Henry James

Personal information
- Born: July 29, 1965 (age 60) Centreville, Alabama, U.S.
- Listed height: 6 ft 8 in (2.03 m)
- Listed weight: 220 lb (100 kg)

Career information
- High school: North Side (Fort Wayne, Indiana)
- College: South Plains (1984–1986); St. Mary's (Texas) (1986–1988);
- NBA draft: 1988: undrafted
- Playing career: 1988–2003
- Position: Power forward / small forward
- Number: 32, 51, 22, 21, 42

Career history
- 1988–1989; 1990–1991: Wichita Falls Texans
- 1990–1992: Cleveland Cavaliers
- 1992: Scavolini Pesaro
- 1992–1993: Utah Jazz
- 1992–1994: Wichita Falls Texans
- 1993: Sacramento Kings
- 1993–1994: Los Angeles Clippers
- 1994–1997: Sioux Falls Skyforce
- 1995–1996: Houston Rockets
- 1996–1997: Atlanta Hawks
- 1997–1998: Cleveland Cavaliers
- 1998–1999: Sioux Falls Skyforce
- 2001: Lakeland Blue Ducks
- 2001–2002: Gary Steelheads
- 2001–2003: Sioux Falls Skyforce
- 2002: St. Joseph Express

Career highlights
- CBA champion (1996); CBA Playoff/Finals MVP (1996); All-CBA First Team (1994); 2× All-CBA Second Team (1993, 1996);
- Stats at NBA.com
- Stats at Basketball Reference

= Henry James (basketball) =

American basketball player (born 1965)

Henry Charles James (born July 29, 1965) is an American retired professional basketball player out of St. Mary's University, Texas. He played parts of seven seasons in the National Basketball Association (NBA), as well as in several other leagues.

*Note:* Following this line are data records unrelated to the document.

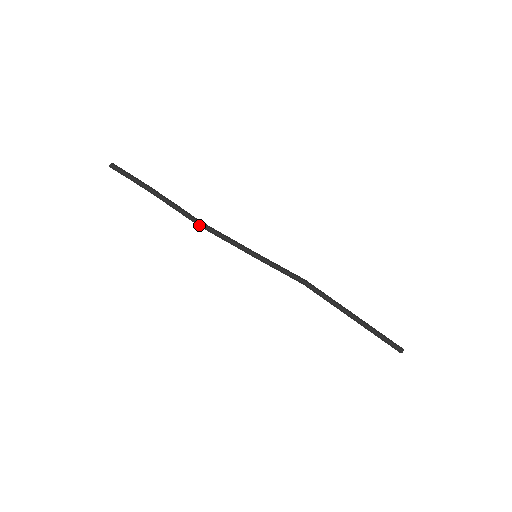
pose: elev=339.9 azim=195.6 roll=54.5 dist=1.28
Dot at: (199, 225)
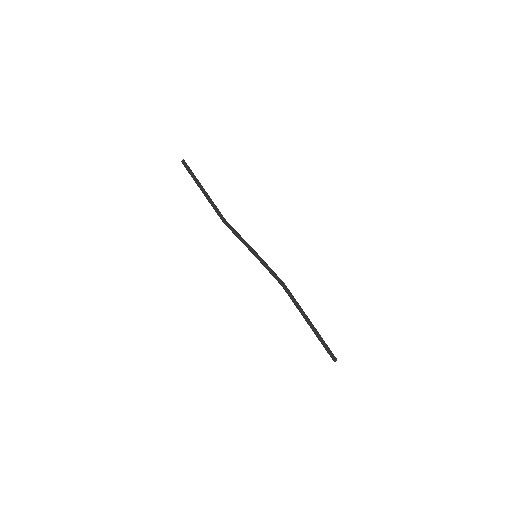
Dot at: (224, 221)
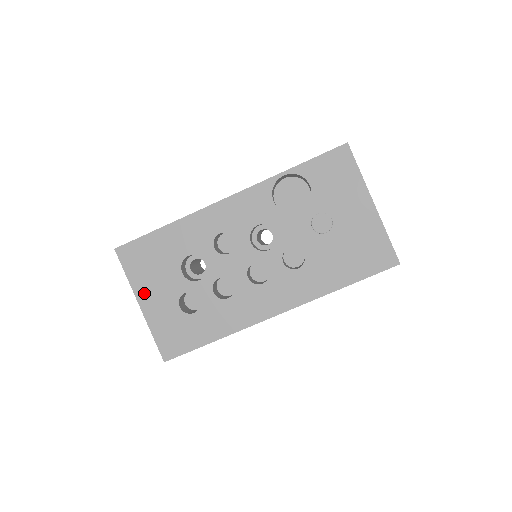
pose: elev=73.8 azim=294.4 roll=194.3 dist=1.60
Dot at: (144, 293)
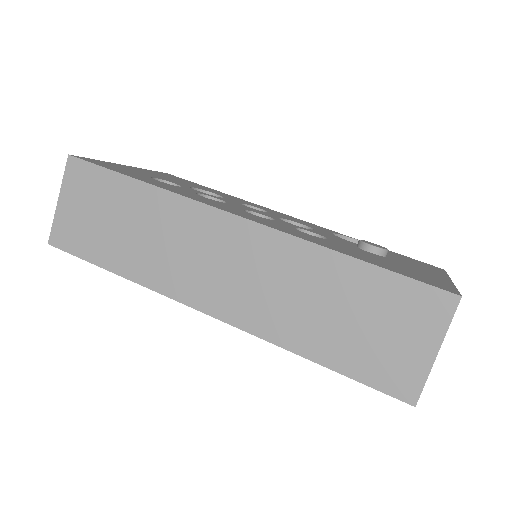
Dot at: (144, 170)
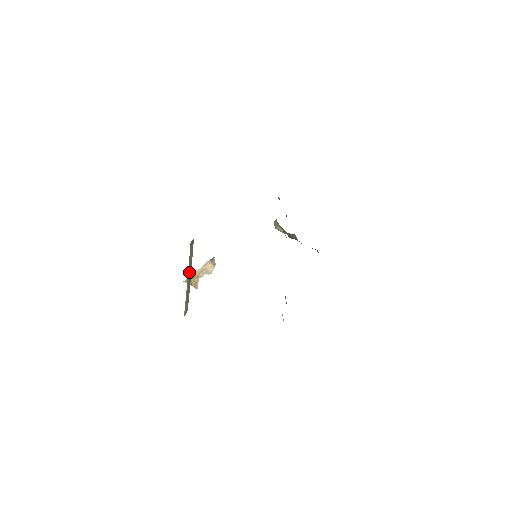
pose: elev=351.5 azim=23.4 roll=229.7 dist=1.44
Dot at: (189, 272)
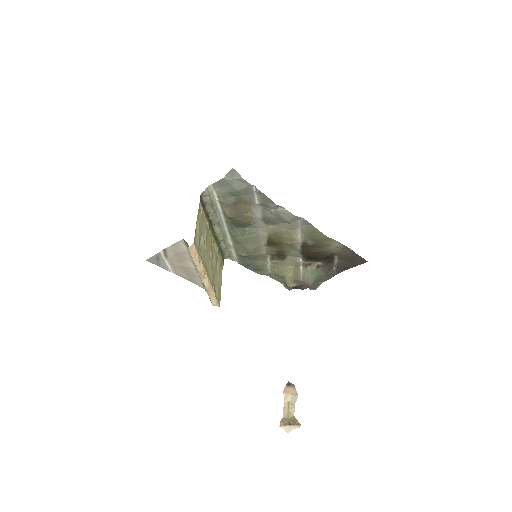
Dot at: occluded
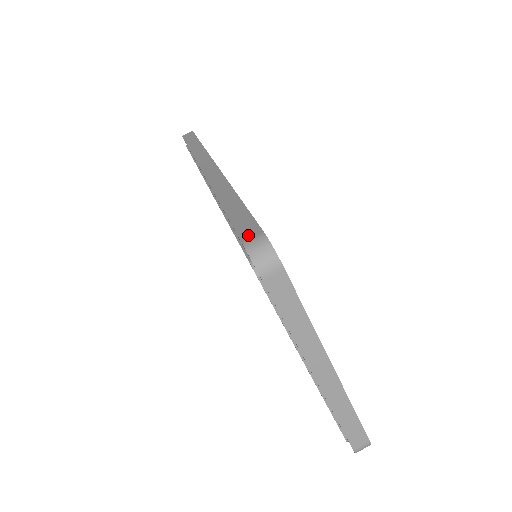
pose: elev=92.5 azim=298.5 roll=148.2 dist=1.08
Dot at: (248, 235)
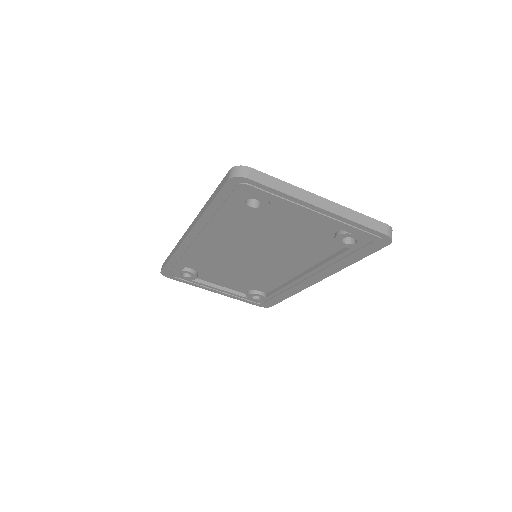
Dot at: (226, 179)
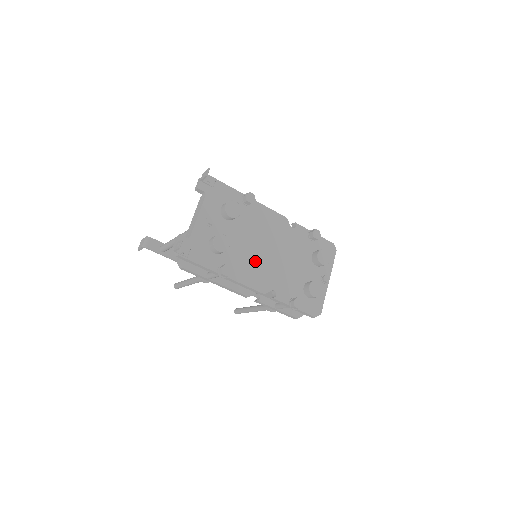
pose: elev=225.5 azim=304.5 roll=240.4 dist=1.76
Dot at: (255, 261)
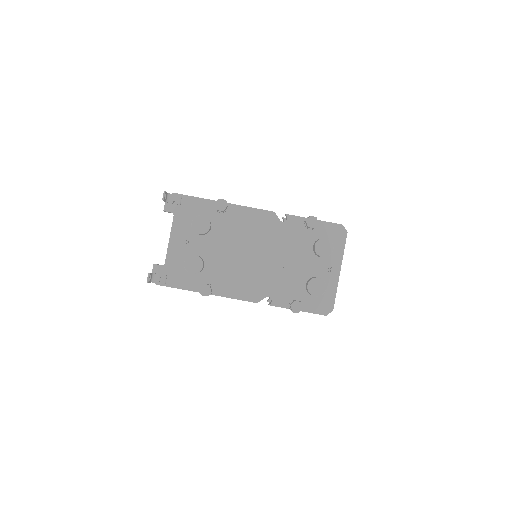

The 6'8" small forward signed with the Cleveland Cavaliers during the 1990–91 season and in 37 games, averaged 8.1 points per game. He played with six other teams throughout his career, and once in 1996–97 as a member of the Atlanta Hawks, hit a then-record tying seven three-pointers in a quarter. He also had a career in the Philippine Basketball Association and spent parts of 10 seasons in the Continental Basketball Association for the Wichita Falls Texans, Sioux Falls Skyforce and Gary Steelheads. He won a CBA championship with the Skyforce in 1996. James was selected as the CBA Playoff/Finals Most Valuable Player in 1996, and named to the All-CBA First Team in 1994 and All-CBA Second Team in 1993 and 1996.

On September 7, 2006, James was charged with two counts of the felony for selling a total of $750 in crack cocaine to an undercover police officer on August 30 and September 7. His six children (all under the age of 11) were present during his last deal. In May 2007, James, of Fort Wayne, Indiana, was sentenced to serve five years in federal prison after pleading guilty to a charge of distribution of a controlled substance.